Once you have understood the importance of a ‘clean’ profile, it is important to know which social media (and posts) to filter and keep a close eye on. In general, as a job seeker (or current employer), the smartest thing to do is to assume that employers will check every social media platform. However, to save some time and energies, it is also useful to be aware of the main platforms hiring managers are more likely to check:

  • Linkedin;
  • Facebook;
  • Twitter;
  • Instagram;

Most employers view LinkedIn as a secondary resume, while other social media, viewed as more personal, allow to get a better perception of the person, they are not on spying on you or specifically looking for damaging information, so there really is no need to delete yourself from social media – which cannot be ignored in this new era. Actually, such a choice might even backfire! In fact, it turns out that 47% of employers state that they wouldn’t call a person for an interview if they can’t find them online, either because they would like to gather more information before calling a candidate or because they expect candidates to have an online presence in 2020.

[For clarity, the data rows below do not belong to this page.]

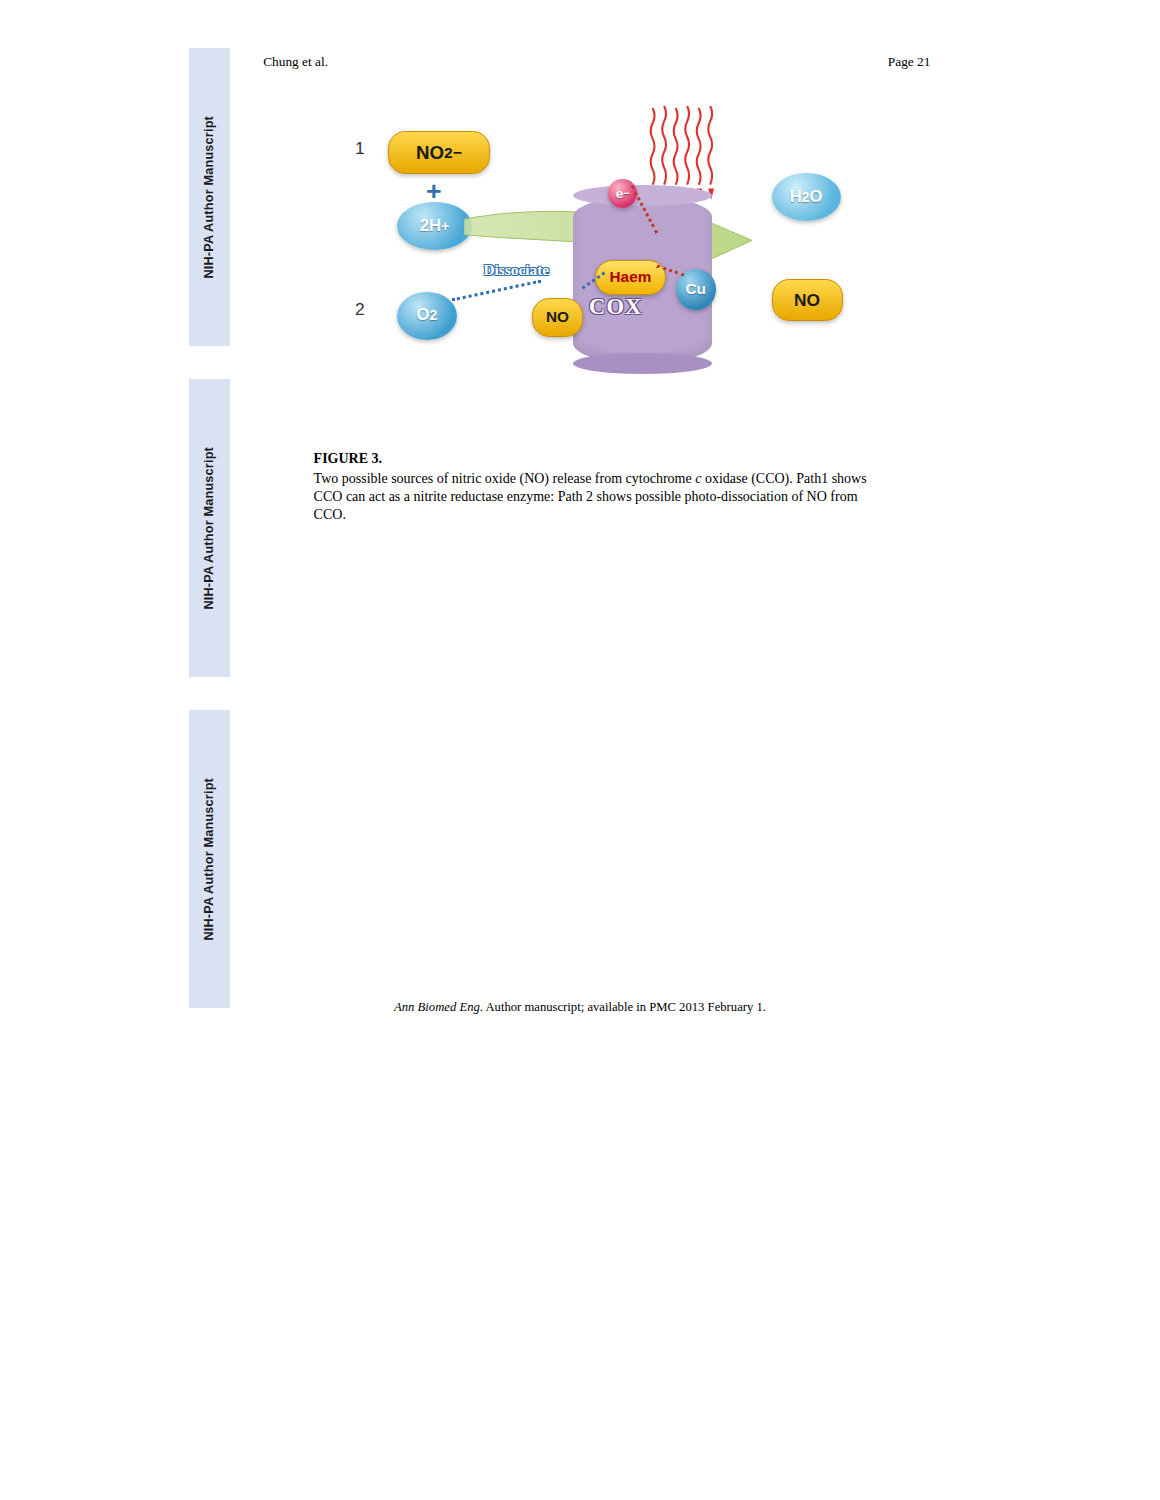NIH-PA Author Manuscript
NIH-PA Author Manuscript
NIH-PA Author Manuscript
Chung et al.
Page 21
1 2
NO2−
+
2H+
O2
COX
e−
Haem
Cu
NO
Dissociate
H2O
NO
FIGURE 3. Two possible sources of nitric oxide (NO) release from cytochrome c oxidase (CCO). Path1 shows CCO can act as a nitrite reductase enzyme: Path 2 shows possible photo-dissociation of NO from CCO.
Ann Biomed Eng. Author manuscript; available in PMC 2013 February 1.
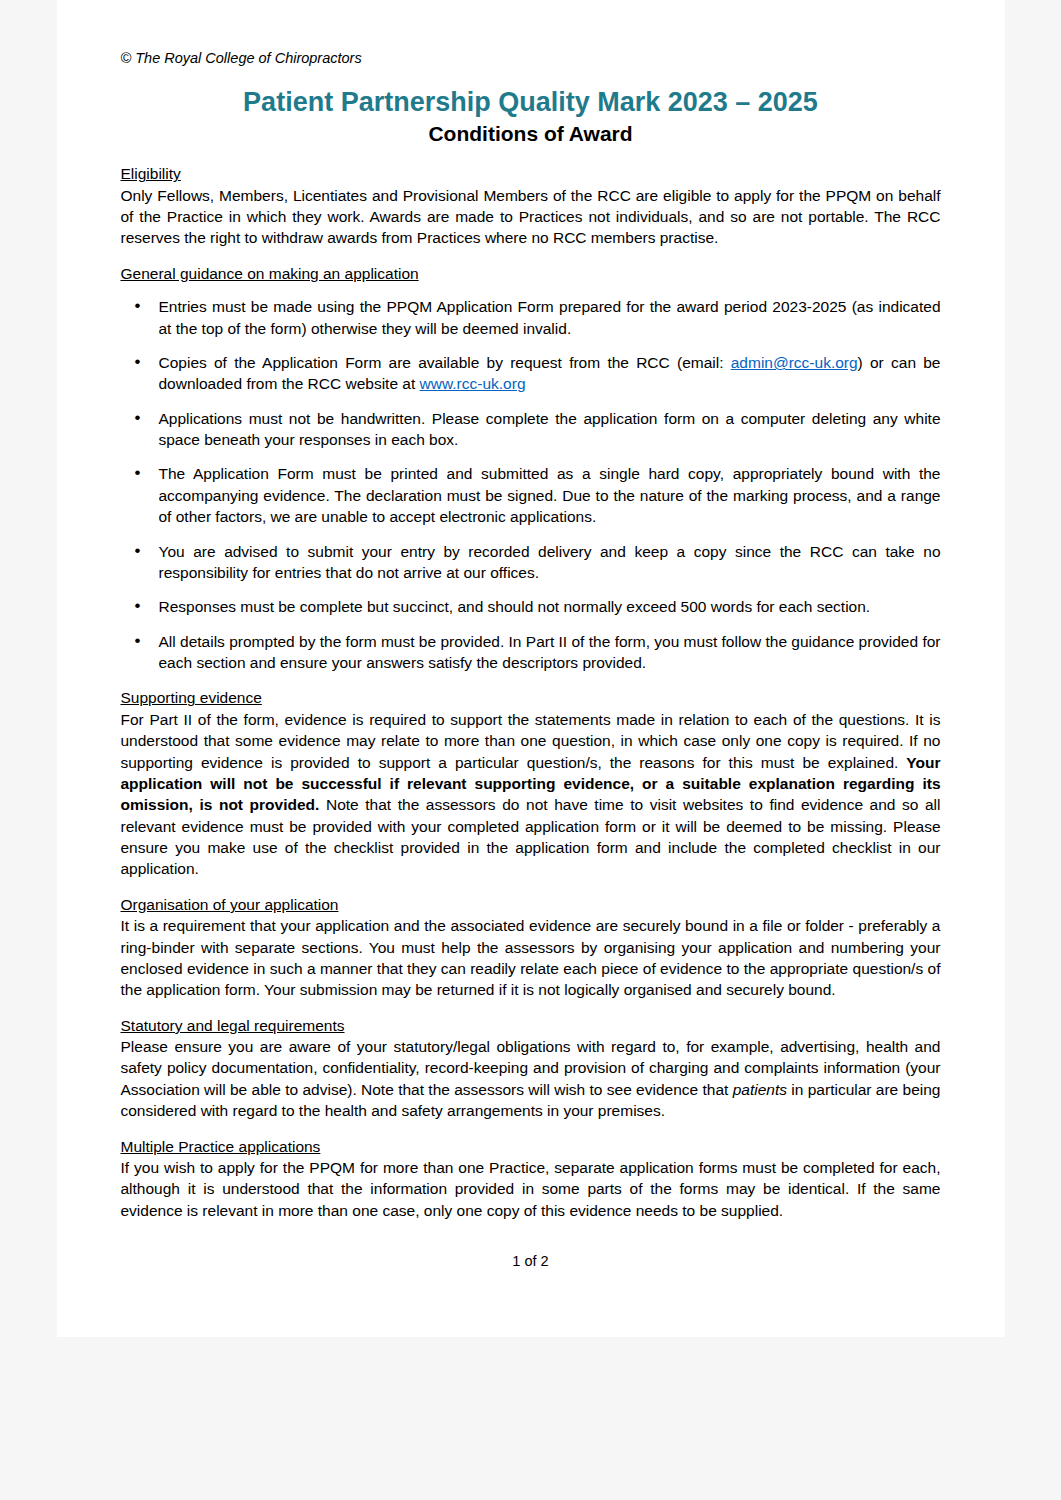© The Royal College of Chiropractors
Patient Partnership Quality Mark 2023 – 2025
Conditions of Award
Eligibility
Only Fellows, Members, Licentiates and Provisional Members of the RCC are eligible to apply for the PPQM on behalf of the Practice in which they work. Awards are made to Practices not individuals, and so are not portable. The RCC reserves the right to withdraw awards from Practices where no RCC members practise.
General guidance on making an application
Entries must be made using the PPQM Application Form prepared for the award period 2023-2025 (as indicated at the top of the form) otherwise they will be deemed invalid.
Copies of the Application Form are available by request from the RCC (email: admin@rcc-uk.org) or can be downloaded from the RCC website at www.rcc-uk.org
Applications must not be handwritten. Please complete the application form on a computer deleting any white space beneath your responses in each box.
The Application Form must be printed and submitted as a single hard copy, appropriately bound with the accompanying evidence. The declaration must be signed. Due to the nature of the marking process, and a range of other factors, we are unable to accept electronic applications.
You are advised to submit your entry by recorded delivery and keep a copy since the RCC can take no responsibility for entries that do not arrive at our offices.
Responses must be complete but succinct, and should not normally exceed 500 words for each section.
All details prompted by the form must be provided. In Part II of the form, you must follow the guidance provided for each section and ensure your answers satisfy the descriptors provided.
Supporting evidence
For Part II of the form, evidence is required to support the statements made in relation to each of the questions. It is understood that some evidence may relate to more than one question, in which case only one copy is required. If no supporting evidence is provided to support a particular question/s, the reasons for this must be explained. Your application will not be successful if relevant supporting evidence, or a suitable explanation regarding its omission, is not provided. Note that the assessors do not have time to visit websites to find evidence and so all relevant evidence must be provided with your completed application form or it will be deemed to be missing. Please ensure you make use of the checklist provided in the application form and include the completed checklist in our application.
Organisation of your application
It is a requirement that your application and the associated evidence are securely bound in a file or folder - preferably a ring-binder with separate sections. You must help the assessors by organising your application and numbering your enclosed evidence in such a manner that they can readily relate each piece of evidence to the appropriate question/s of the application form. Your submission may be returned if it is not logically organised and securely bound.
Statutory and legal requirements
Please ensure you are aware of your statutory/legal obligations with regard to, for example, advertising, health and safety policy documentation, confidentiality, record-keeping and provision of charging and complaints information (your Association will be able to advise). Note that the assessors will wish to see evidence that patients in particular are being considered with regard to the health and safety arrangements in your premises.
Multiple Practice applications
If you wish to apply for the PPQM for more than one Practice, separate application forms must be completed for each, although it is understood that the information provided in some parts of the forms may be identical. If the same evidence is relevant in more than one case, only one copy of this evidence needs to be supplied.
1 of 2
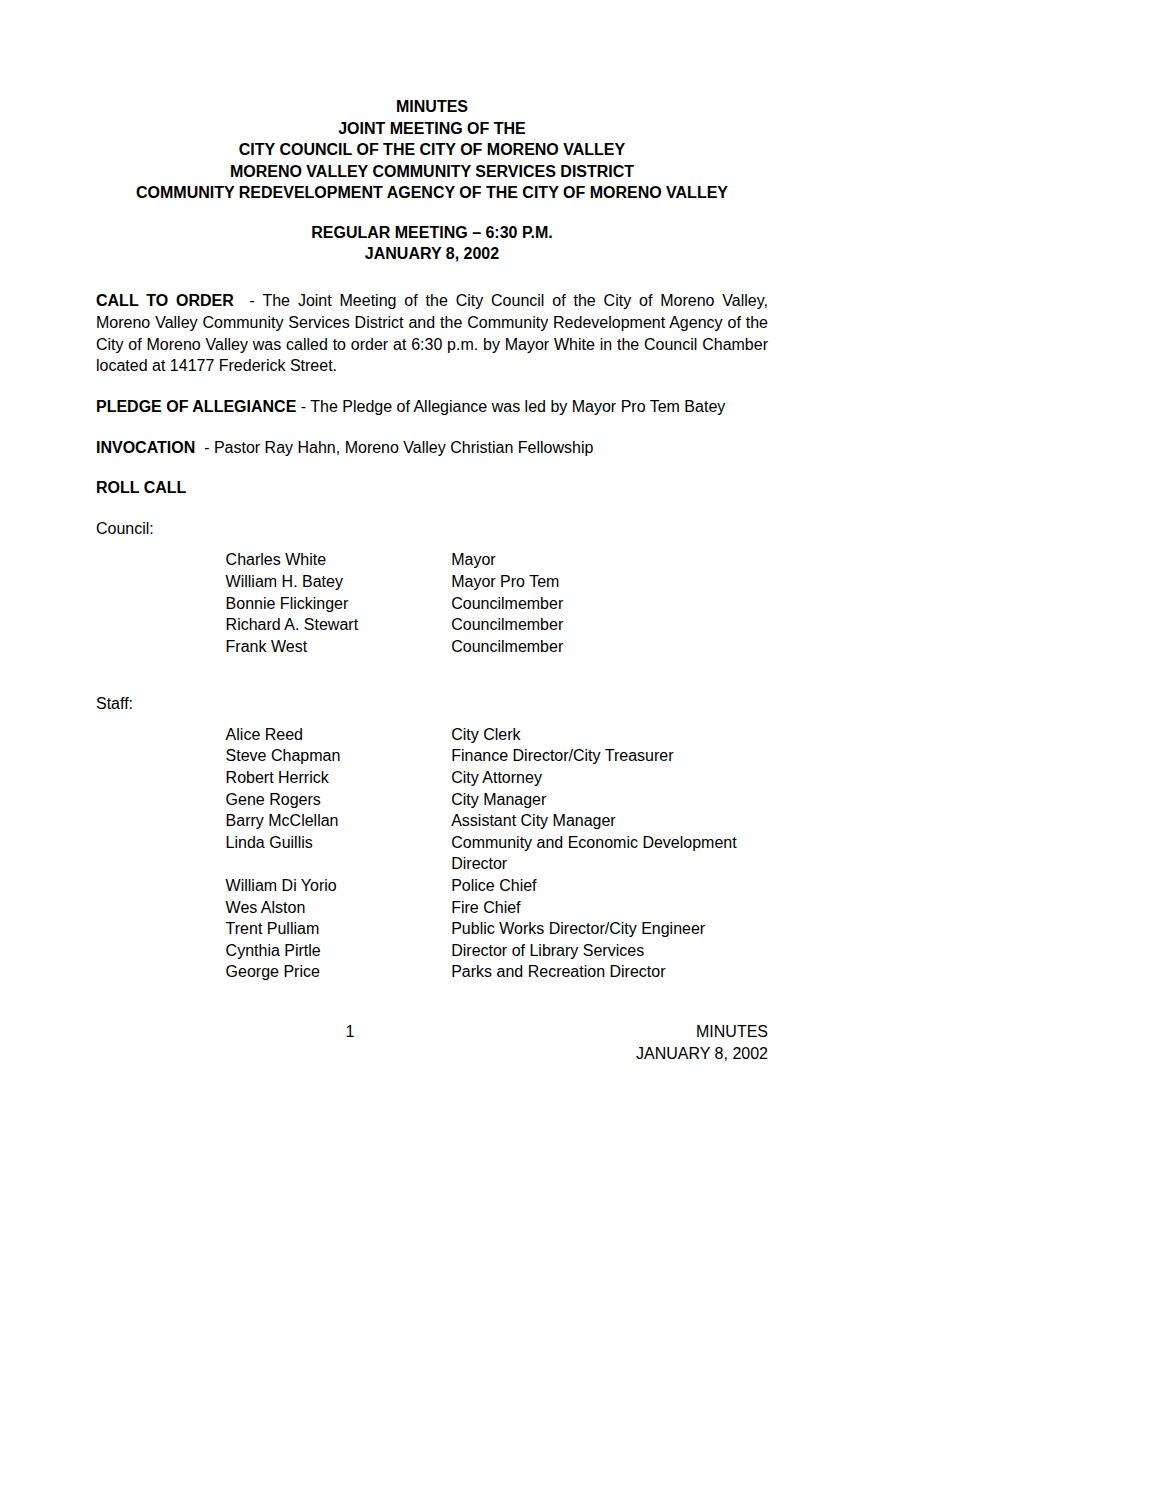MINUTES
JOINT MEETING OF THE
CITY COUNCIL OF THE CITY OF MORENO VALLEY
MORENO VALLEY COMMUNITY SERVICES DISTRICT
COMMUNITY REDEVELOPMENT AGENCY OF THE CITY OF MORENO VALLEY
REGULAR MEETING – 6:30 P.M.
JANUARY 8, 2002
CALL TO ORDER - The Joint Meeting of the City Council of the City of Moreno Valley, Moreno Valley Community Services District and the Community Redevelopment Agency of the City of Moreno Valley was called to order at 6:30 p.m. by Mayor White in the Council Chamber located at 14177 Frederick Street.
PLEDGE OF ALLEGIANCE - The Pledge of Allegiance was led by Mayor Pro Tem Batey
INVOCATION - Pastor Ray Hahn, Moreno Valley Christian Fellowship
ROLL CALL
Council:
| | Charles White | Mayor |
| | William H. Batey | Mayor Pro Tem |
| | Bonnie Flickinger | Councilmember |
| | Richard A. Stewart | Councilmember |
| | Frank West | Councilmember |
Staff:
| | Alice Reed | City Clerk |
| | Steve Chapman | Finance Director/City Treasurer |
| | Robert Herrick | City Attorney |
| | Gene Rogers | City Manager |
| | Barry McClellan | Assistant City Manager |
| | Linda Guillis | Community and Economic Development Director |
| | William Di Yorio | Police Chief |
| | Wes Alston | Fire Chief |
| | Trent Pulliam | Public Works Director/City Engineer |
| | Cynthia Pirtle | Director of Library Services |
| | George Price | Parks and Recreation Director |
1
MINUTES
JANUARY 8, 2002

Now that you have decided to keep your social medias and start working on creating reputable and ‘useful’ profiles, what are some best practices, or better, what should you avoid?

  1. Provocative or inappropriate photographs, videos or information
  2. Posts showing use (or abuse) of alcohol or drugs 
  3. Discriminatory comments related to race, gender, religion
  4. Information, posts, comments linking to criminal behavior: 30%
  5. Posting content that proves you lied about your qualifications (and lying about your qualifications to start with) 
  6. Showing poor communication skills (watch out for grammar mistakes, incorrect use of language, etc.) 
  7. Bad-mouthed posts or comments on previous company or fellow employees
  8. Unprofessional screen name
  9. Publicly (or privately) share confidential information from previous employers
  10. Post content showing you lied about an absence (or lie about an absence to start with)
  11. Post too frequently

Finally, keep in mind that, as said before, clean social medias are important not only to land a job but also to keep one. In fact, out of the 48% of employers found to keep an eye on current employee’s social media, 34% reported to have run into content that changed their perspective regarding an employer or a co-worker.